Hooooly fuck.........

He was standing in the living room and talked on the phone looking hot as fucking hell. Black jeans, for sure a pair of Nike air max, a grey fitted shirt, grey-blue leather jacket and a grey beanie wearing and I was ready to drop to my knees and beg him to have sex with me. From the second I'd entered the room his eyes scanned me up and down repeatedly until he finally ended his phonecall, shoved his cellphone in his jeans pocket and walked slowly towards me.
"You wanna kill me?" He asked and I smirked and shook my head before he placed his hands on my hips and pulled me to his body.
"You look so damn hot, gorgeous...." he said and pressed a kiss on my neck, before he pulled lightly off me, eyed me up and down again and let his hands glide from my hips down to my legs. "Maybe I should cancel!" He stated and started to kiss me passionately while his hands glided under my skirt and pushed it upwards.

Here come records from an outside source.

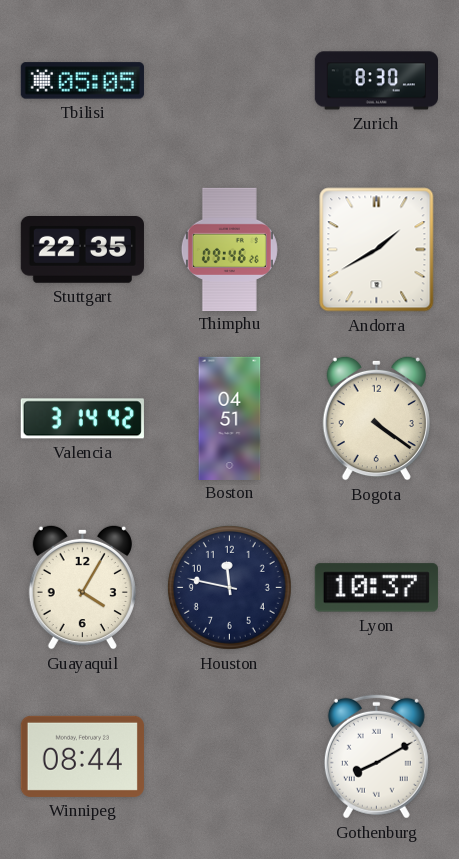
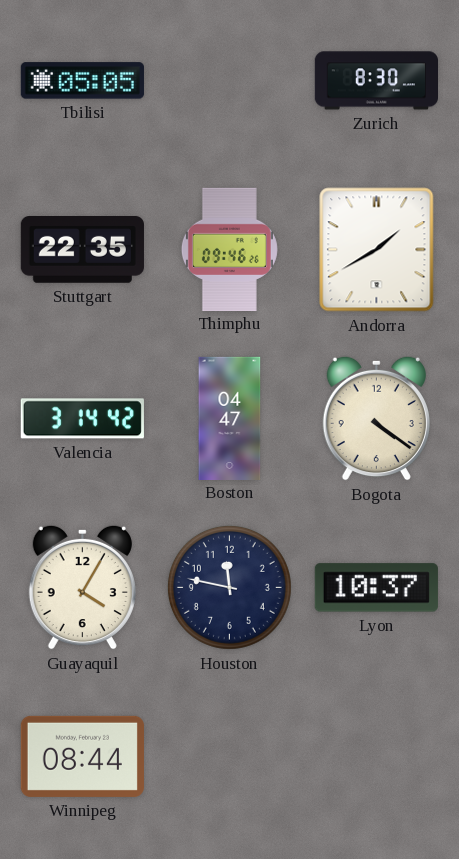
Boston: 04:51 -> 04:47
Gothenburg: 8:10 -> none
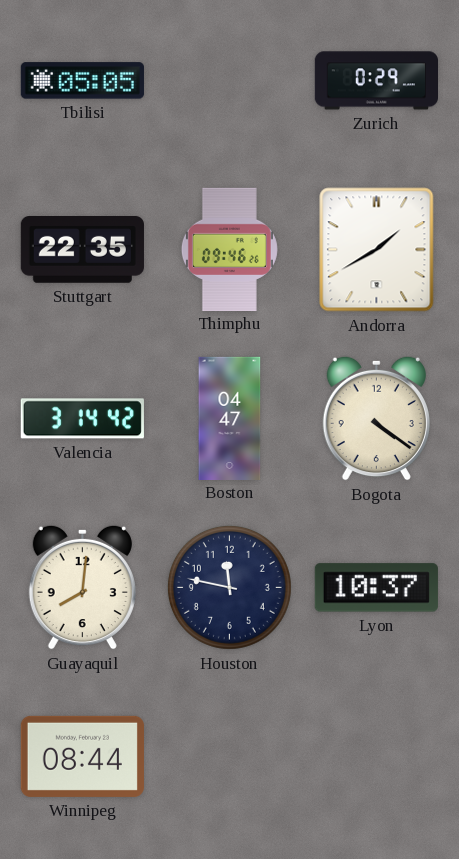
Zurich: 8:30 -> 0:29
Guayaquil: 4:05 -> 8:01
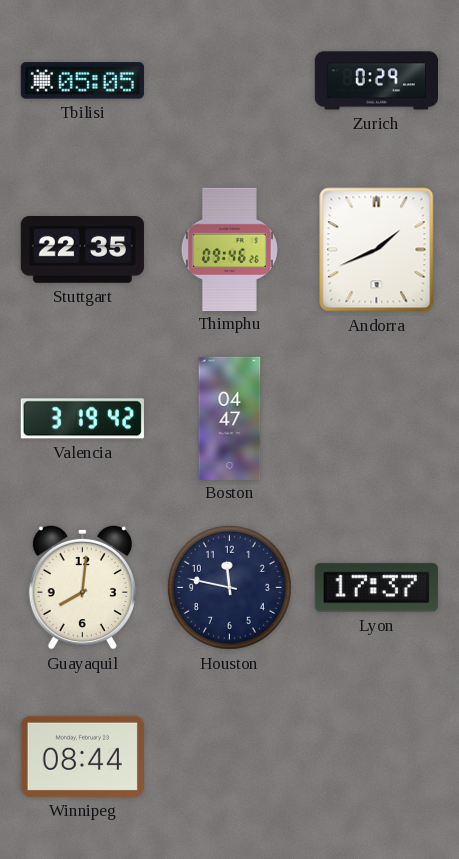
Andorra: 1:40 -> 1:41
Valencia: 3:14 -> 3:19
Bogota: 4:21 -> none
Lyon: 10:37 -> 17:37
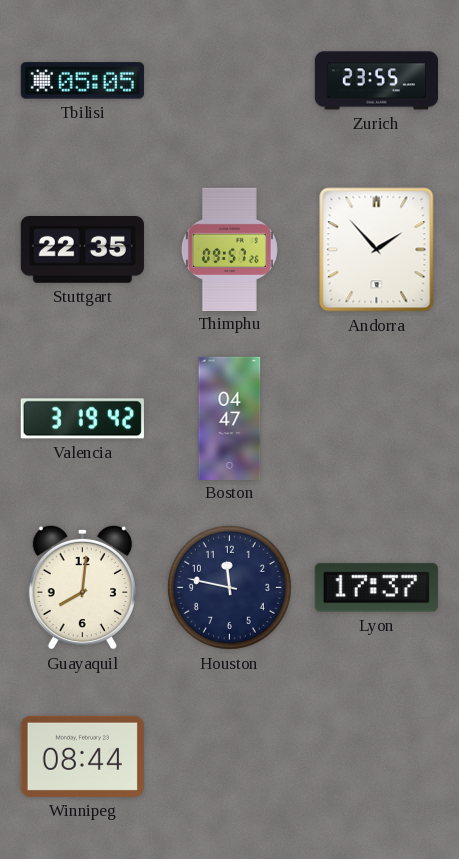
Zurich: 0:29 -> 23:55
Thimphu: 09:46 -> 09:57
Andorra: 1:41 -> 1:53
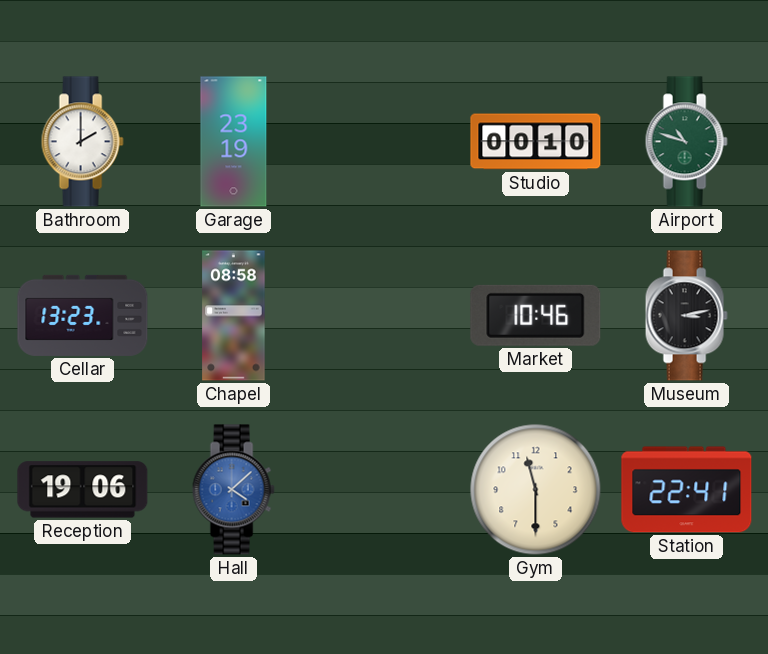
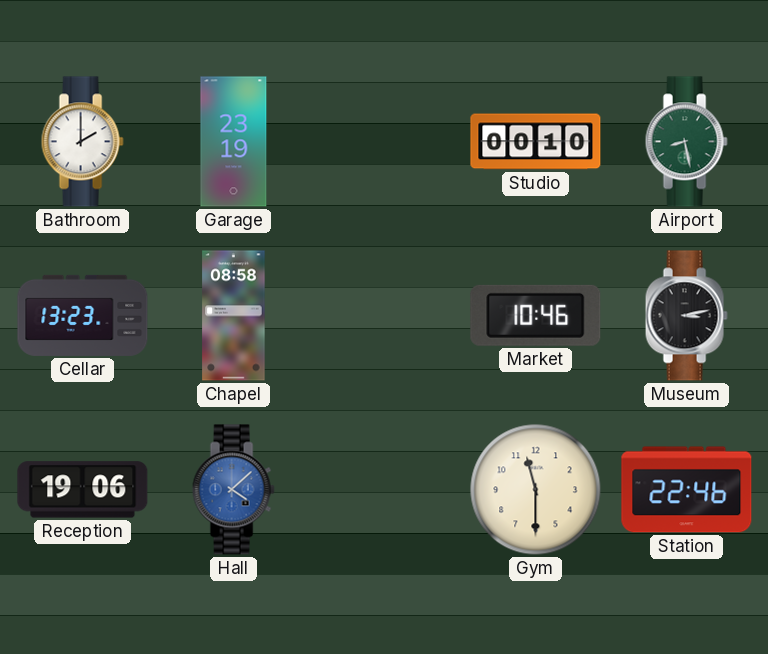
Airport: 10:48 -> 8:28
Station: 22:41 -> 22:46
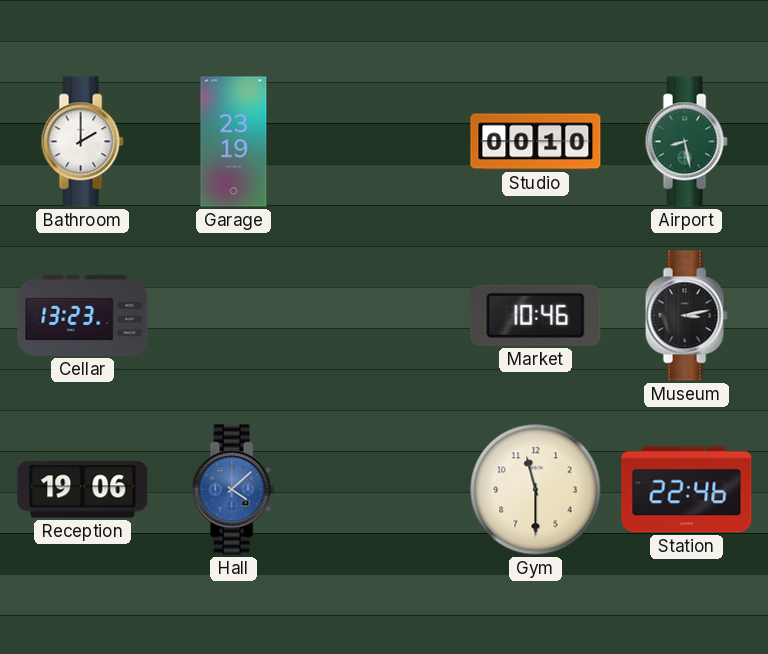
Chapel: 08:58 -> none
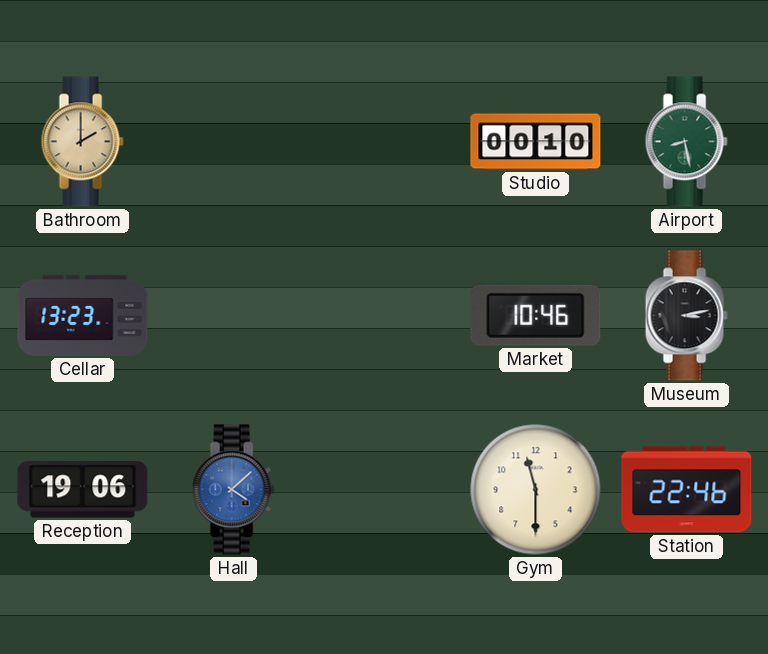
Bathroom dial: white -> champagne
Garage: 23:19 -> none
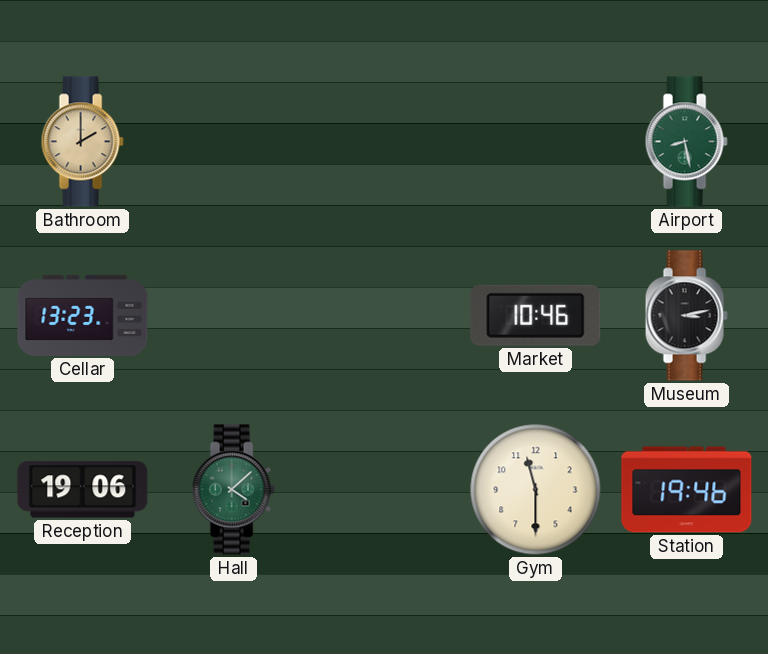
Studio: 00:10 -> none
Hall dial: blue -> green
Station: 22:46 -> 19:46
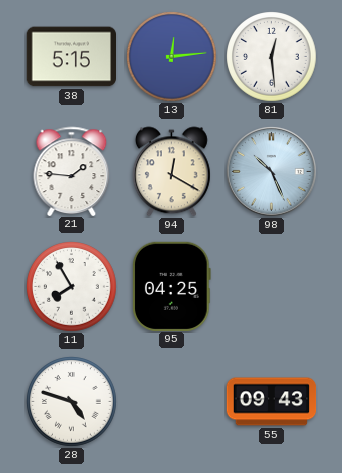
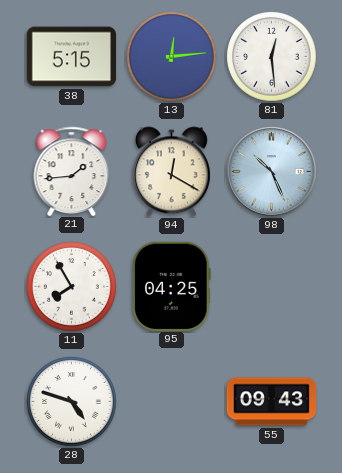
21: 1:46 -> 1:44
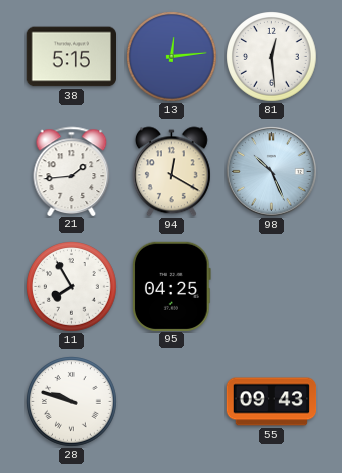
28: 4:48 -> 9:48
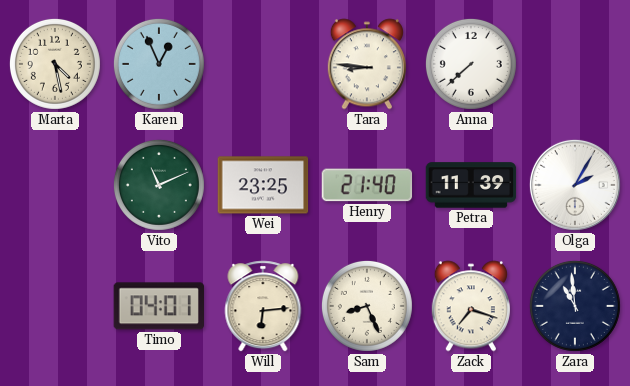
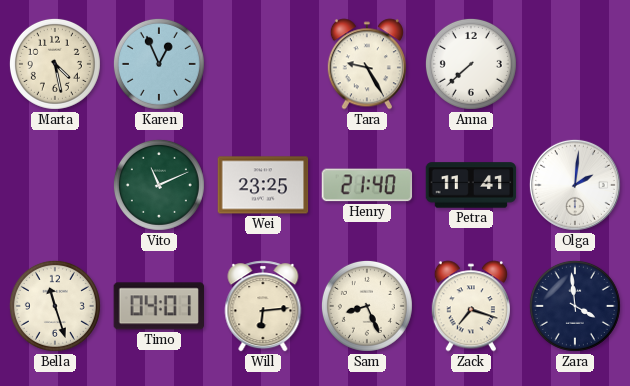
Tara: 8:46 -> 9:25
Petra: 11:39 -> 11:41
Olga: 2:05 -> 2:01
Bella: none -> 11:27
Zara: 10:59 -> 3:59
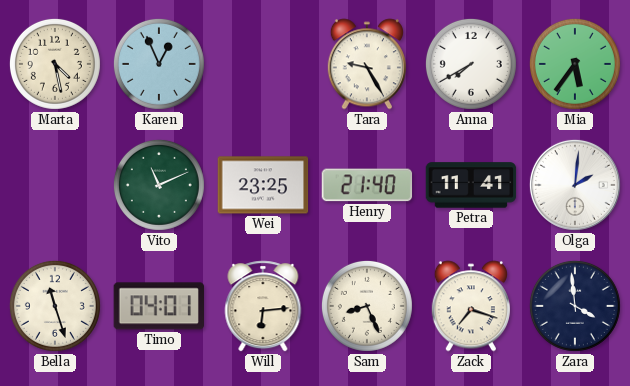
Anna: 7:38 -> 7:40
Mia: none -> 5:36
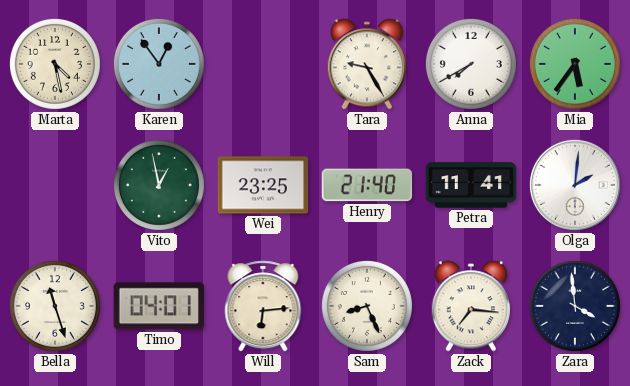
Karen: 12:56 -> 12:54
Vito: 11:11 -> 12:58
Zack: 7:18 -> 7:16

Mission accomplished!!!!!!

"I think you shouldn't!" I said with a smile, grabbed his hands to remove them off me and pushed my skirt back down. "You waited so long, now you can hold back a little longer."
"Fuckin' tease..." he muttered and pulled me back to his body. "I don't wanted to rush things, gorgeous. You've no fuckin' idea how hard it was to not touch you." He finally admitted his reason why we hadn't had sex the whole week and I cupped his face with my hands and kissed him tenderly.
"You're such a genius, but sometimes you're so stupid. I love to have sex with you, it's one more way that you show me how much you love and want and need me. You think I wanna miss out on that?" I asked and he smiled and kissed me.
"Later I'm gonna give you what you want, gorgeous....." he assured me and I nodded and bit my bottom lip while he removed his hands off my body and took my hand in his, "but now we'll go out and have some fun." With that we walked side by side out of our home to meet with his/ our friends.